## [Records provided]
****************
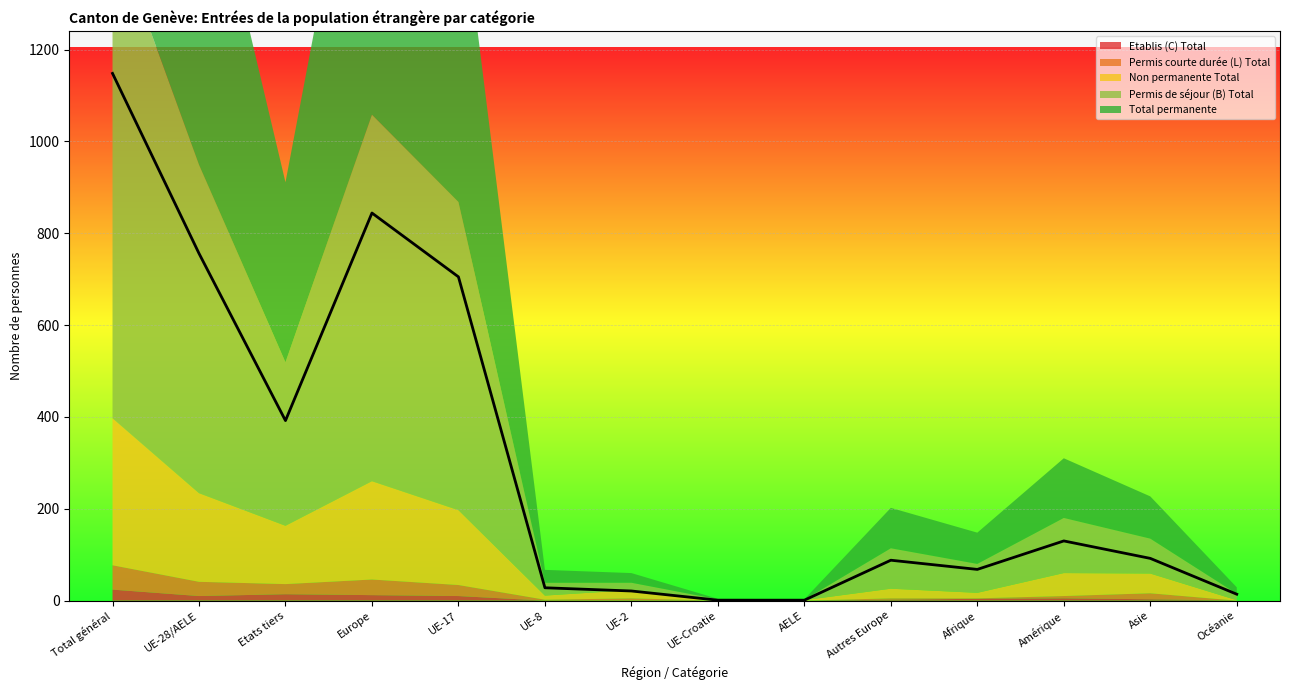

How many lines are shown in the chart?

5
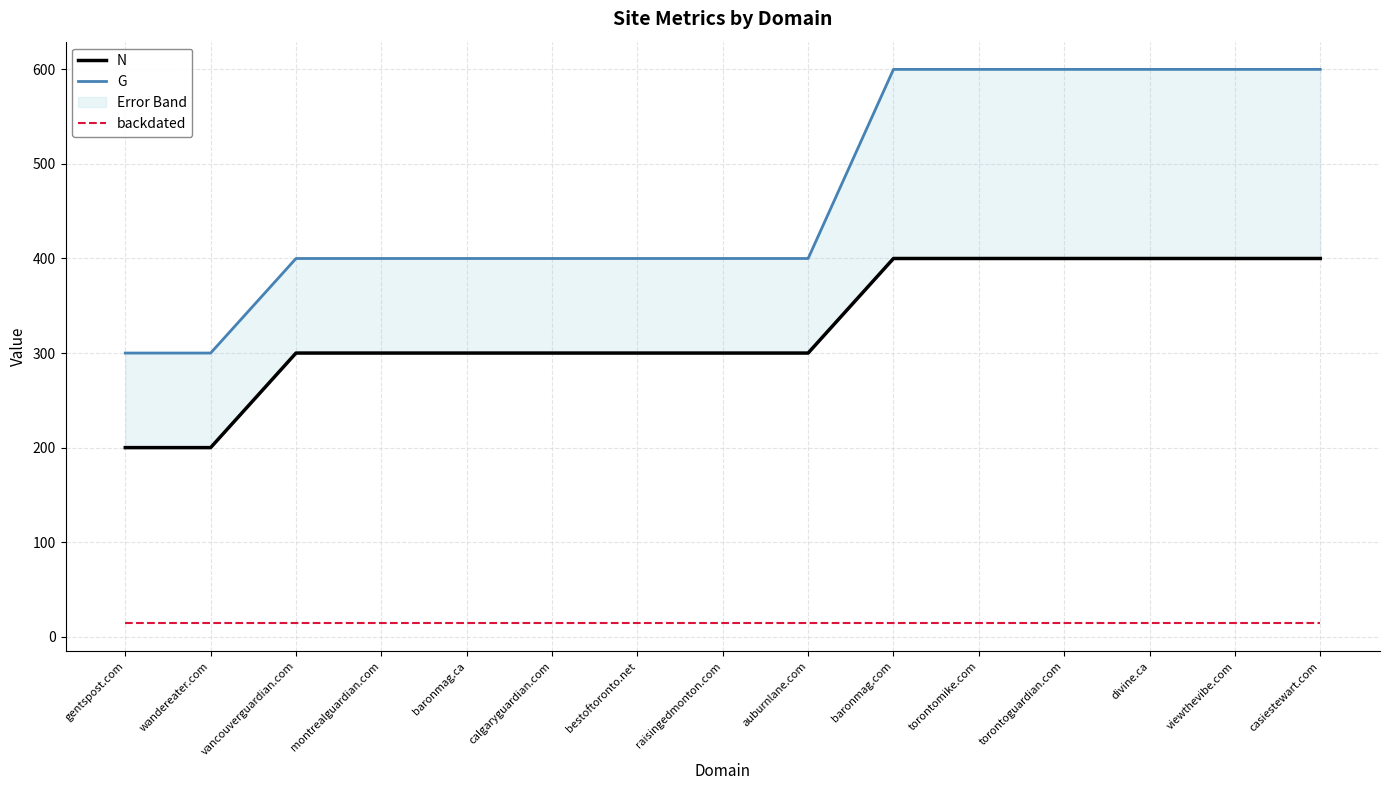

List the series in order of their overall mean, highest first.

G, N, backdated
****************
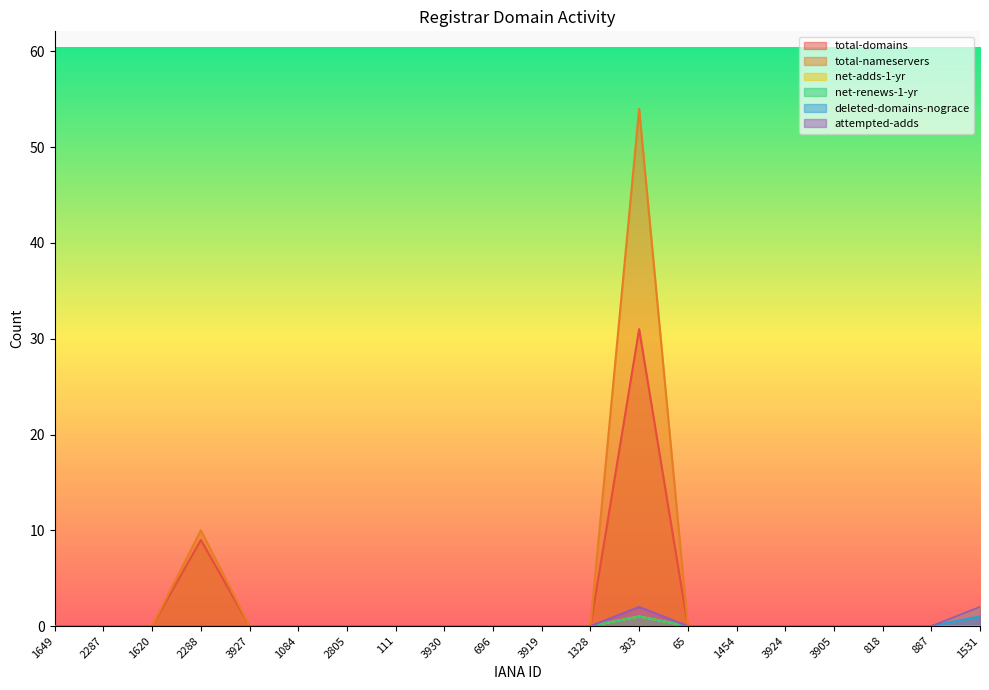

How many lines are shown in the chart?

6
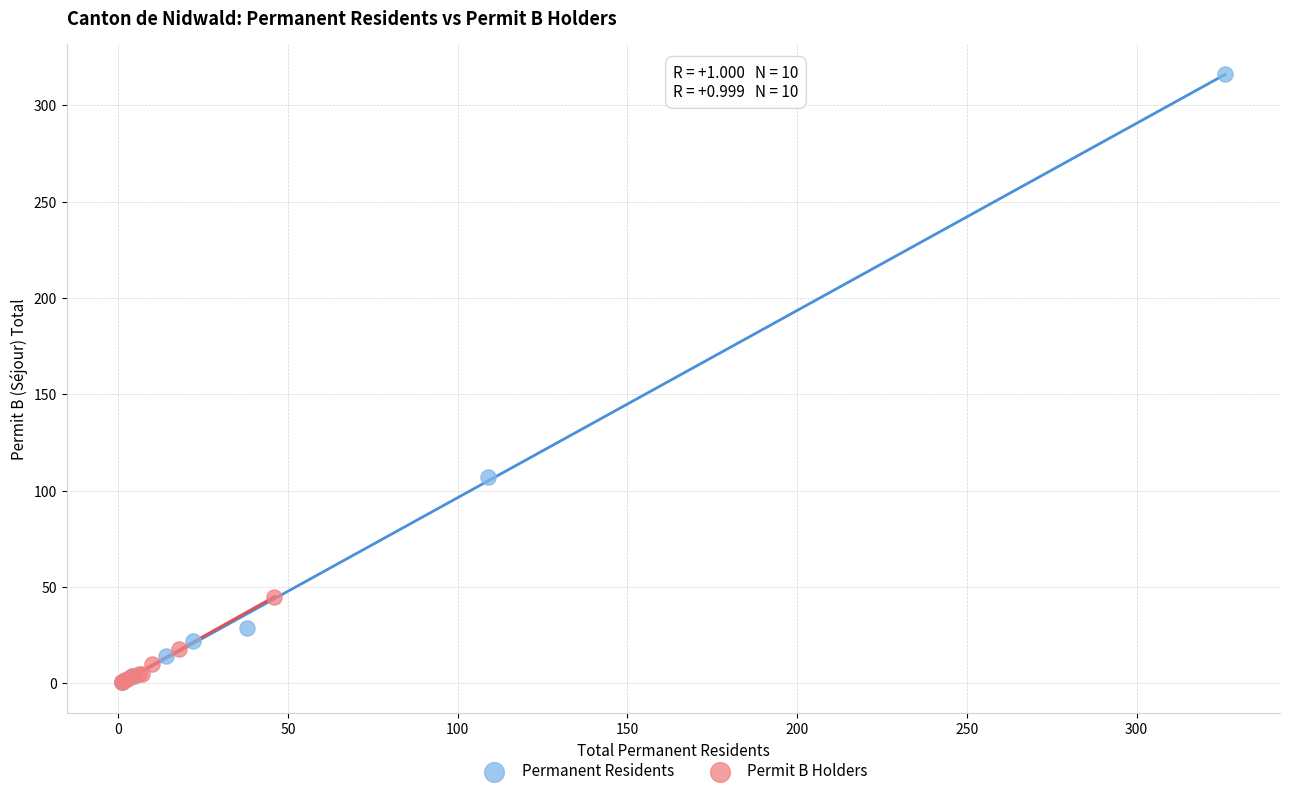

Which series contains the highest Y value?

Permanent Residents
****************
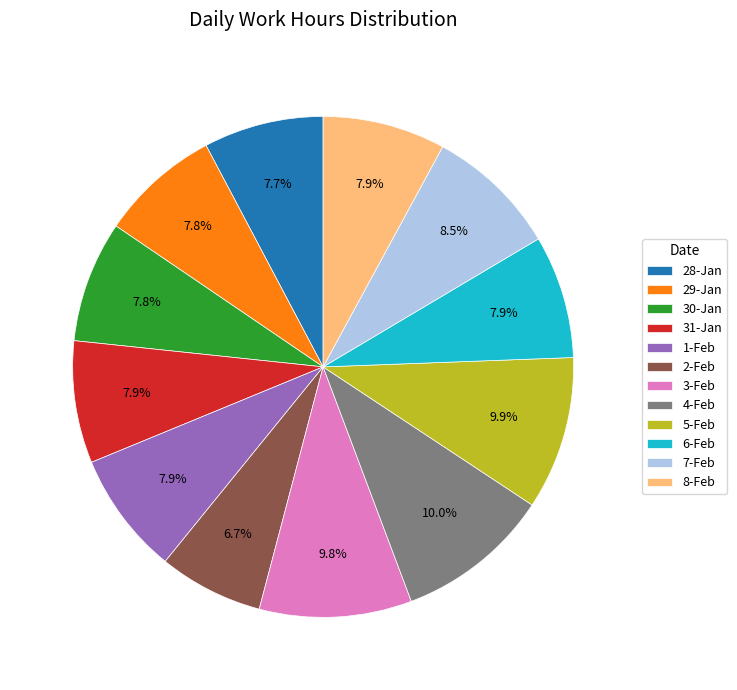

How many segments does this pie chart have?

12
****************
## [Problem requirements]
How many lines above contain the word "series"? Reply with the number alone.

## [Answer to this problem]
2